December 24, 20222 yr @BritishRacingGreen, agreed, but it is all part of the correct design for what the user/client require. And yes, field experience is very valuable for this. We have been using solar since 2014 in mainly off-grid and sometimes grid assisted mode. In our case the inverter was the limiting factor but the inverter (SMA) and the battery (no promotion here) could handle power surges well. Changeover control from off-grid to on-grid was done by Raspberry Pi external to inverter and battery. Only once had the situation as described occurred where the battery shut down and this was due to an error in the connection/comms between the Pi controller and the changeover switch.
December 25, 20222 yr On 2022/12/23 at 3:10 PM, Solar noob said: So if I wait before getting solar panels, and just get the battery and inverter and panels later, the battery will need to be charged by Eskom. Will the Sunsynk inverter + battery setup be OK getting charged by 60A? 60A is the limit your municipality applies. You have a 60A municipal breaker and your house can never draw more than 60A from the grid. It is an upper limit. If you draw less than 60A (which you will, most of the time) then that's fine. If you draw more then the main breaker will trip. It has nothing to do with the rate at which your in inverter charges the battery.

DATA EXTRACT:
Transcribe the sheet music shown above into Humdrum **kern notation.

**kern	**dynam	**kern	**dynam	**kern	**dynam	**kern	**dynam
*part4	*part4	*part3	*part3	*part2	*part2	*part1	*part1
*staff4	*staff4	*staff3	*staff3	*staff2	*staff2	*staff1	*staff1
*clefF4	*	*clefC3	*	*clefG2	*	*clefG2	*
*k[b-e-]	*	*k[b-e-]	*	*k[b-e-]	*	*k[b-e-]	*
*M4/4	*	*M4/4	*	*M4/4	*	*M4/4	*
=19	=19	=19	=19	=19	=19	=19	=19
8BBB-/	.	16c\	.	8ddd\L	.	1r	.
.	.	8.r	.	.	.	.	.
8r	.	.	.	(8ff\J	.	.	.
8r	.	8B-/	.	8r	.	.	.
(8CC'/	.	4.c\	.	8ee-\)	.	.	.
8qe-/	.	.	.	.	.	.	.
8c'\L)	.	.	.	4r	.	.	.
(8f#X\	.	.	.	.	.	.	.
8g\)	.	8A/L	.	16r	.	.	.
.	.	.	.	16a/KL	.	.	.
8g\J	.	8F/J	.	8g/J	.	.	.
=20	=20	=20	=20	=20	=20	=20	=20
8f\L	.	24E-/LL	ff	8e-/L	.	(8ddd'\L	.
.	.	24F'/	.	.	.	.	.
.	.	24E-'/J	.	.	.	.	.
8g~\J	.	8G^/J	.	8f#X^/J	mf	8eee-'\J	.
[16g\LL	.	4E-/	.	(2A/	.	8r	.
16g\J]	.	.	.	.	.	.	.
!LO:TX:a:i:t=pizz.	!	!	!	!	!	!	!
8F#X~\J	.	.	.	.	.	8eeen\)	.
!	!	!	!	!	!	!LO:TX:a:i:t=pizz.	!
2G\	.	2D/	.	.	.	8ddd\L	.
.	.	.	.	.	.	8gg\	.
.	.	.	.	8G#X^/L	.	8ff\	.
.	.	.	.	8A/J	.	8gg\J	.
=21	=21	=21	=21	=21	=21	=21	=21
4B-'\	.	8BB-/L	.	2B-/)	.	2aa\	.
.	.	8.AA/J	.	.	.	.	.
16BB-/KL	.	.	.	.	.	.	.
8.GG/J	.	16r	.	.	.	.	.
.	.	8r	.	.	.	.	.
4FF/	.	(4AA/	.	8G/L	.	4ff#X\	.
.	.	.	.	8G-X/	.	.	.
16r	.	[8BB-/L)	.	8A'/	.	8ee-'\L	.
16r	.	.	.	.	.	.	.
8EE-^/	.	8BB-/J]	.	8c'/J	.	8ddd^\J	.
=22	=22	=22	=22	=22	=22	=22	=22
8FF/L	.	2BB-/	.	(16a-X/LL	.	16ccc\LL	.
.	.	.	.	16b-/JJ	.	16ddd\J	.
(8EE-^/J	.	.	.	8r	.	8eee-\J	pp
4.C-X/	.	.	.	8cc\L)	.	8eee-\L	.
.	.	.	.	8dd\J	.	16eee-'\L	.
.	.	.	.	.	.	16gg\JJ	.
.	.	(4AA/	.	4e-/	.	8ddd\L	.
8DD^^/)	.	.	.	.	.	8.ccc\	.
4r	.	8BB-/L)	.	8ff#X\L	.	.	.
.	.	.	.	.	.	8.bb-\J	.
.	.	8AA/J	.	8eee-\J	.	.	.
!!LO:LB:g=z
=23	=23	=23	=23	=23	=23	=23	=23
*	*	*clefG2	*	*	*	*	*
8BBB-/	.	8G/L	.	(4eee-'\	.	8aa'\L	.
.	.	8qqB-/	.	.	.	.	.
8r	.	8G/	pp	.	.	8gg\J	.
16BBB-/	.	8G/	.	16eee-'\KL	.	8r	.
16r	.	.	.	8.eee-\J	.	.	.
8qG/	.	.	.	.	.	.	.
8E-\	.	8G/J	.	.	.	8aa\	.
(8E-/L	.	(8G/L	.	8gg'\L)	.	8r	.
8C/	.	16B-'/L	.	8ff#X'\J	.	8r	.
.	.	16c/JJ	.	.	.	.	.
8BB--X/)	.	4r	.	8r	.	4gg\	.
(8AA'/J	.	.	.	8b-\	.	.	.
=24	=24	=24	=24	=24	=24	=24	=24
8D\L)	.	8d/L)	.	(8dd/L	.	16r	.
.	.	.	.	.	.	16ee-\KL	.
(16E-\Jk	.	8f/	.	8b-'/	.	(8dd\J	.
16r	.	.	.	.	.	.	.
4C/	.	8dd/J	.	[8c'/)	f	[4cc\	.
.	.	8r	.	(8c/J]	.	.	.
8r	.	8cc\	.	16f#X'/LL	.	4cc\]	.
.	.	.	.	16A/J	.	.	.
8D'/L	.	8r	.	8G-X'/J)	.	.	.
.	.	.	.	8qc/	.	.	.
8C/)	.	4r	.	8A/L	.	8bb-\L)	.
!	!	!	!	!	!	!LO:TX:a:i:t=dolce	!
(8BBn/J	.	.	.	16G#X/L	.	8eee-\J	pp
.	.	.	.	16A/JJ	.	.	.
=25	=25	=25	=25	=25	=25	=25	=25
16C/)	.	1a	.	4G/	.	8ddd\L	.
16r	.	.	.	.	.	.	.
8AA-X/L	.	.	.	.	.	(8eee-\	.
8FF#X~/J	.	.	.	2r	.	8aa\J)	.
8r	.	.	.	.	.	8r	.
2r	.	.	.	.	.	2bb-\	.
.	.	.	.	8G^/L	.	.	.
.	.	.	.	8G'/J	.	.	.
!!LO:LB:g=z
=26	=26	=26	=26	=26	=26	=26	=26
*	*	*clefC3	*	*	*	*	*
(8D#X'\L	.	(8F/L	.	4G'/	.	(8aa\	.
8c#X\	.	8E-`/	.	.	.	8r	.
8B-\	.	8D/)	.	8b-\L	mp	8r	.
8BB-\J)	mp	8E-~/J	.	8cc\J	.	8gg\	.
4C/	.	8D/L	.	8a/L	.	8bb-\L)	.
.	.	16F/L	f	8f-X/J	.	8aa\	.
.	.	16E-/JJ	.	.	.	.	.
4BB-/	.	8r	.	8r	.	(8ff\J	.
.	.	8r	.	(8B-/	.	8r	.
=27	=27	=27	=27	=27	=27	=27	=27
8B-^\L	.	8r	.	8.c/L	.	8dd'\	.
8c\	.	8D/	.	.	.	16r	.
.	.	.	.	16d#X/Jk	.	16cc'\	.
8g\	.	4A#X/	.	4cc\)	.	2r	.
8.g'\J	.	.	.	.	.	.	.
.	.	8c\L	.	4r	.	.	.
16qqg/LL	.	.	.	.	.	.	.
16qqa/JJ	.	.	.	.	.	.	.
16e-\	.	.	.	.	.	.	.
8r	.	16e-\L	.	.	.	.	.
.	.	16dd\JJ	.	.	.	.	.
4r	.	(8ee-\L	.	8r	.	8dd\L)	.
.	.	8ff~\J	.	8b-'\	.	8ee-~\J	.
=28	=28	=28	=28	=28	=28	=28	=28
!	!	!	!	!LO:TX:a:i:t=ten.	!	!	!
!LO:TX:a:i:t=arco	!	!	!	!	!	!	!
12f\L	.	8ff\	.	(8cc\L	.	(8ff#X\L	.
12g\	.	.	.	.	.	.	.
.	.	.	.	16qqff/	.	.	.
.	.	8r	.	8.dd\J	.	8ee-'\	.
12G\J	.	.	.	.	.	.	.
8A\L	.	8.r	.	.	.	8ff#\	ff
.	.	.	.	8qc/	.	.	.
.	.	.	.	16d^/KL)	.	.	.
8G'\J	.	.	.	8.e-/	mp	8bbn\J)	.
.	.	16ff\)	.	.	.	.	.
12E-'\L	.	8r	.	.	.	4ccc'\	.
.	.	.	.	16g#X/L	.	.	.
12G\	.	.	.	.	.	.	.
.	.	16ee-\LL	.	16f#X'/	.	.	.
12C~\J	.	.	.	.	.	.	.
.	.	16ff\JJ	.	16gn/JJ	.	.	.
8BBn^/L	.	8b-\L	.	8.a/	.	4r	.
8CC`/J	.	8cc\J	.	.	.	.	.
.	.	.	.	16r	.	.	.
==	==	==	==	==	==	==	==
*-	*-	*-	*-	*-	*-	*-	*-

INSTRUCTIONS:
- a) In the solar forum text, rewrite the part that opens with the words containing "December 24, 20222" and closes with "the changeover switch.", substituting "microcontroller" for "Raspberry Pi".
- b) According to the solar forum text, what caused the only time the battery shut down?
- c) Translate this sentence from the solar forum text into Spanish: "If you draw more then the main breaker will trip."
The records have no role in the work on the solar forum text.

EXPECTED RESULTS:
- a)
December 24, 20222 yr @BritishRacingGreen, agreed, but it is all part of the correct design for what the user/client require. And yes, field experience is very valuable for this. We have been using solar since 2014 in mainly off-grid and sometimes grid assisted mode. In our case the inverter was the limiting factor but the inverter (SMA) and the battery (no promotion here) could handle power surges well. Changeover control from off-grid to on-grid was done by microcontroller external to inverter and battery. Only once had the situation as described occurred where the battery shut down and this was due to an error in the connection/comms between the Pi controller and the changeover switch.

- b) An error in the connection/comms between the Pi controller and the changeover switch.

- c) Si consumes más, entonces el interruptor principal saltará.